1981: The Gang of Four - Roy Jenkins, Shirley Williams, David Owen and William Rodgers - announced the Limehouse Declaration, which called for a classless crusade for social justice. They were expelled from the Labour Party for forming a Council for Social Democracy.

1986: Voyager 2, sweeping to within 51,000 miles (81,000 kilometres) of Uranus, discovered a tenth ring, and a 15th moon.

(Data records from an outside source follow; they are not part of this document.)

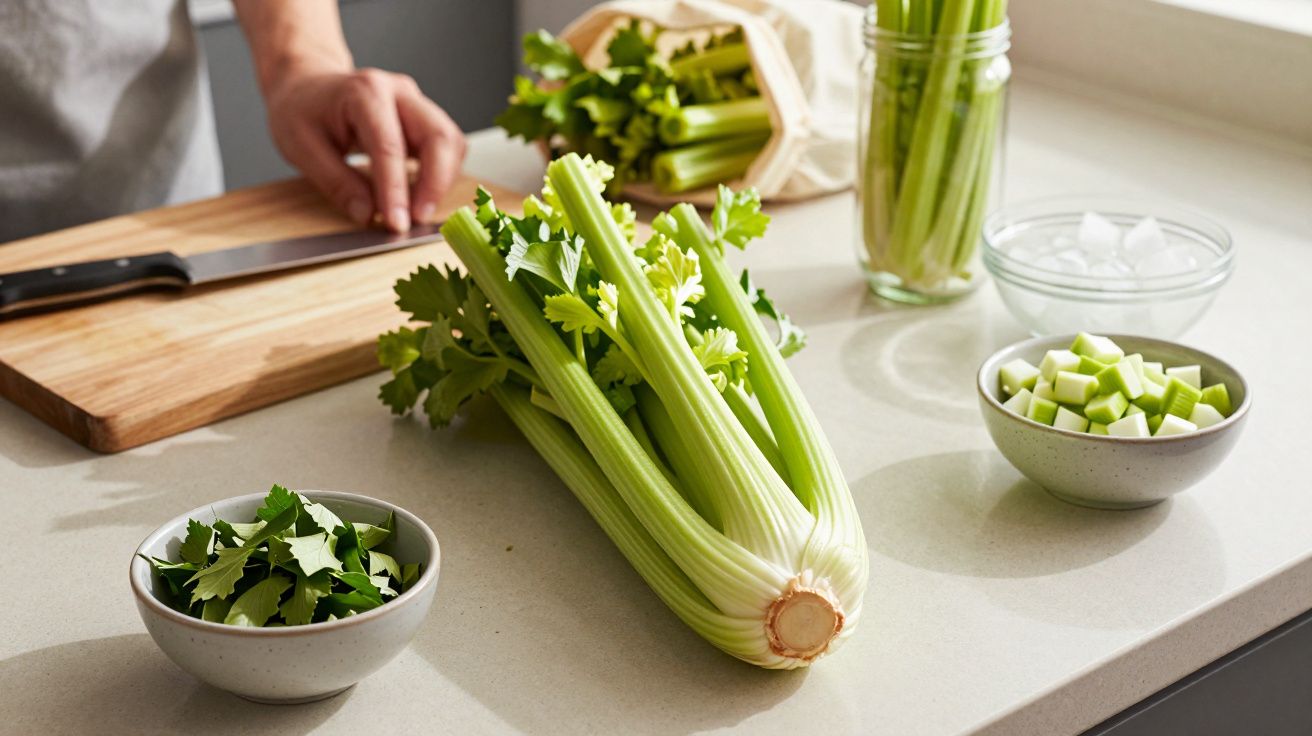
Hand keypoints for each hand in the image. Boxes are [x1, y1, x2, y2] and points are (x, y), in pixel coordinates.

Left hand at [265, 68, 466, 231]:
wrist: (306, 85)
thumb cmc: (300, 111)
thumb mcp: (301, 148)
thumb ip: (336, 183)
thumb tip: (368, 215)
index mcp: (364, 92)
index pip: (390, 146)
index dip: (396, 189)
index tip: (397, 224)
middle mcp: (398, 92)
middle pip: (439, 135)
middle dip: (435, 183)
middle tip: (417, 219)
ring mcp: (416, 103)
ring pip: (451, 142)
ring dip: (443, 181)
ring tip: (418, 211)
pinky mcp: (423, 120)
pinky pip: (447, 147)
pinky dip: (441, 175)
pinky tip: (421, 196)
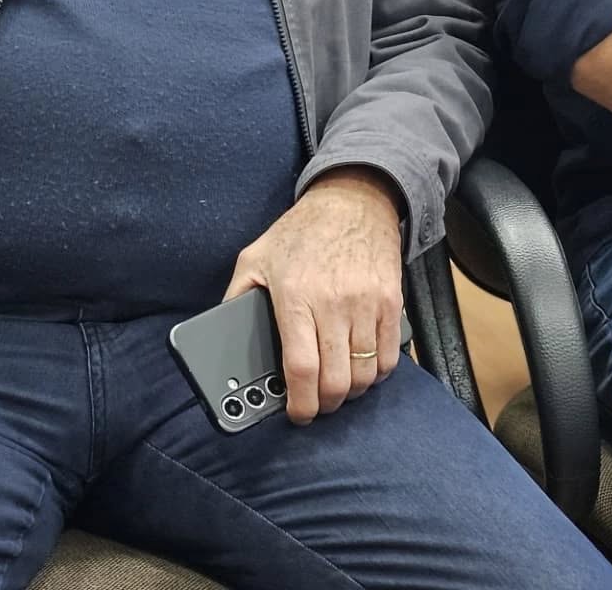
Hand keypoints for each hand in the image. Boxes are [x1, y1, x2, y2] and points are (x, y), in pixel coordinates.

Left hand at [224, 167, 403, 424]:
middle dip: (324, 404)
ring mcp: (367, 302)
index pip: (300, 367)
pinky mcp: (392, 301)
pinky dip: (377, 372)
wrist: (354, 199)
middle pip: (336, 380)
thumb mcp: (255, 257)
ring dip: (350, 391)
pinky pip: (389, 355)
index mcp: (295, 295)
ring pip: (365, 373)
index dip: (299, 403)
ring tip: (338, 387)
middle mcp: (333, 302)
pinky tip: (363, 368)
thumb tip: (220, 338)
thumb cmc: (301, 231)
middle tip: (316, 403)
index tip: (297, 413)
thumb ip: (235, 297)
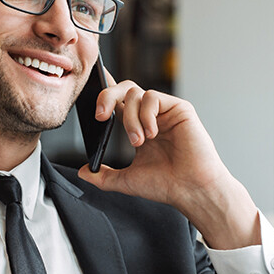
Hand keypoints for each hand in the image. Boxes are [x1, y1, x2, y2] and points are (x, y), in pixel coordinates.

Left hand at [78, 76, 260, 249]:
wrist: (190, 190)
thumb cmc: (166, 185)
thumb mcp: (126, 181)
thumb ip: (103, 176)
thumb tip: (83, 172)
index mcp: (138, 128)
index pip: (118, 103)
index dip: (105, 91)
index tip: (89, 84)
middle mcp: (151, 117)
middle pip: (124, 89)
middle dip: (106, 97)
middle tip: (101, 116)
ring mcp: (165, 111)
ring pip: (136, 93)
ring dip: (130, 119)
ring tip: (139, 142)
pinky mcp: (179, 108)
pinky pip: (153, 97)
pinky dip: (146, 115)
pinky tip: (152, 134)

1990: Forty-six people died in the worst storms in southern Britain since the hurricane of October, 1987. Gusts of up to 110 mph caused road and rail chaos.

1991: Saddam Hussein unleashed environmental disaster when he ordered the release of millions of gallons of crude oil into the sea from a Kuwaiti storage plant.

1995: Ministers ordered a rethink of plans to axe most Anglo-Scottish night trains.

2004: Opportunity rover landed on the surface of Mars.

2008: Scottish & Newcastle, Britain’s biggest brewer and maker of Newcastle Brown Ale and Fosters, was taken over by Carlsberg and Heineken for £7.8bn.

2012: First Minister Alex Salmond set out the question he intended to ask voters in the referendum. He said Scots would be asked: “Do you agree that Scotland should be an independent country?”